Protester, Marcella Dublin said she took up the cause in representation of the youth.
“…Oftentimes we think that this fight should be the senior persons, we leave it up to the senior persons, so I want to encourage young persons to be a part of the reparations fight. It is too long that Britain has just been acknowledging the atrocities that they have put Africans and the indigenous people of the Caribbean through and we say no more in acknowledging it, we want reparations, we want an apology and we need compensation for it,” the young woman said.
Concerned citizen, Ideisha Jackson told SEARCHLIGHT, “We are thinking that the persons, which is the royal family, have benefited tremendously from the wealth that they stole from Africa, as well as the persons that they robbed and plundered from Africa and we are seeking an apology, we are seeking compensation for the wrong that they have done and the return of all artefacts and all gold and diamonds that they stole many years ago.”
They stood to bring awareness, she said, and it is a continuous fight and not simply a “today” event.
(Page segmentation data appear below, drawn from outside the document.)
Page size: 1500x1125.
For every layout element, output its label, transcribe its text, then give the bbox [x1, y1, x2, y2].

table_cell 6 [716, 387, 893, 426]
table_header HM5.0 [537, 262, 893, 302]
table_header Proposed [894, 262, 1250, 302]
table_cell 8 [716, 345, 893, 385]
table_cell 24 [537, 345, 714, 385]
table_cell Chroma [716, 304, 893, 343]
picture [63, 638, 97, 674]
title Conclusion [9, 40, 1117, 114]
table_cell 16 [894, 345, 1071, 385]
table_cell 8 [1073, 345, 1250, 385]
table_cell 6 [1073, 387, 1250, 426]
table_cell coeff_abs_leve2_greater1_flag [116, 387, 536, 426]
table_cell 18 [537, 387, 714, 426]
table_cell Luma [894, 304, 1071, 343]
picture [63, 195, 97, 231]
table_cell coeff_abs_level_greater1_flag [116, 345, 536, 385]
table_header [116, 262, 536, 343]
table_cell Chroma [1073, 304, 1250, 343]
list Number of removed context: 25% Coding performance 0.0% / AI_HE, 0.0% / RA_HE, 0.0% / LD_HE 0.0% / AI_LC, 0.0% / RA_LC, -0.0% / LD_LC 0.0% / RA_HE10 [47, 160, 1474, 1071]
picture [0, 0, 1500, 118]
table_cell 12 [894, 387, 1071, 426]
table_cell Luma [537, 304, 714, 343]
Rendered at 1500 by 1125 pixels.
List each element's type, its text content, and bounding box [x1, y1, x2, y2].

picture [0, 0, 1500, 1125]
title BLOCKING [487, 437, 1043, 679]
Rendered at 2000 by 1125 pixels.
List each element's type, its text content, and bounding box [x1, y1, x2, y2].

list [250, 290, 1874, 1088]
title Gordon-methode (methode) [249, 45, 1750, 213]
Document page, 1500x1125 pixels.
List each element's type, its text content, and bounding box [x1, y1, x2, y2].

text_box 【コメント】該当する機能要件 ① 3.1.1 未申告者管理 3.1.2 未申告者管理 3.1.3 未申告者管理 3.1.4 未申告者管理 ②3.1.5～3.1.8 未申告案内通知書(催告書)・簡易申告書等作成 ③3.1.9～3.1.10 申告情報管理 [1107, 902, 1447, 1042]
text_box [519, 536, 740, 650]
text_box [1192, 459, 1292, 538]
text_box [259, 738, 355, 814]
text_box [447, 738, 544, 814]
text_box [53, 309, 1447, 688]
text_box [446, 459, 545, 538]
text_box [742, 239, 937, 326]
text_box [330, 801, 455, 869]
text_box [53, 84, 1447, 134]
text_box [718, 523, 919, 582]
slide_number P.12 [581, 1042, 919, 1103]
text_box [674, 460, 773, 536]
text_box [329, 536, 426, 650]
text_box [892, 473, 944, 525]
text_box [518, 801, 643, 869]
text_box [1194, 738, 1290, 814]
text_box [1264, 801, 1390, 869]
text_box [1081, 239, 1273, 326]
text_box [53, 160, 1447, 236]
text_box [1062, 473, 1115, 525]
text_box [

“We’re asking that you pay for the loss of life, we’re asking that you pay for the emotional damage, the post traumatic stress syndrome that we still have facing today,” Jackson said.
She noted that in the Caribbean “persons have reached the limit – we no longer going to be docile peasants and say okay we welcome you Queen and King of England and your descendants no. You need to know that what you did was wrong. You need to know that the wealth that you have sitting on and your castles and all your wealth was acquired through an atrocity, through a genocide, through a holocaust, and you need to admit and correct that wrong.”
Lawyer, Jospeh Delves’ sign stated: “You stole us, you sold us, you owe us reparations”.
Delves said that he stood “to draw to the attention of the British monarchy and the British Government that these issues haven’t been forgotten.”
He noted that they have nothing personally against the couple.
“This is business because slavery was big business right? And they built up their country on the backs of slaves, they enriched themselves and underdeveloped us,” he commented.
He also argued, “we’re in the third or fourth or fifth world, they are highly developed and a large part of that is because they sucked the wealth out of this country and other countries on the backs of slaves. It’s blood money – so it’s what reparations is all about, recompense, compensation. I know that they are fighting it, they don’t want to talk about it, they circle around it, but it has to be done. It’s equity.”
This is not the first of the Platinum Jubilee visits to the Caribbean that have met with protests.
One month ago the Duke and Duchess of Cambridge, Prince William and his wife Katherine, visited Jamaica amidst protests where persons demanded an apology and reparations.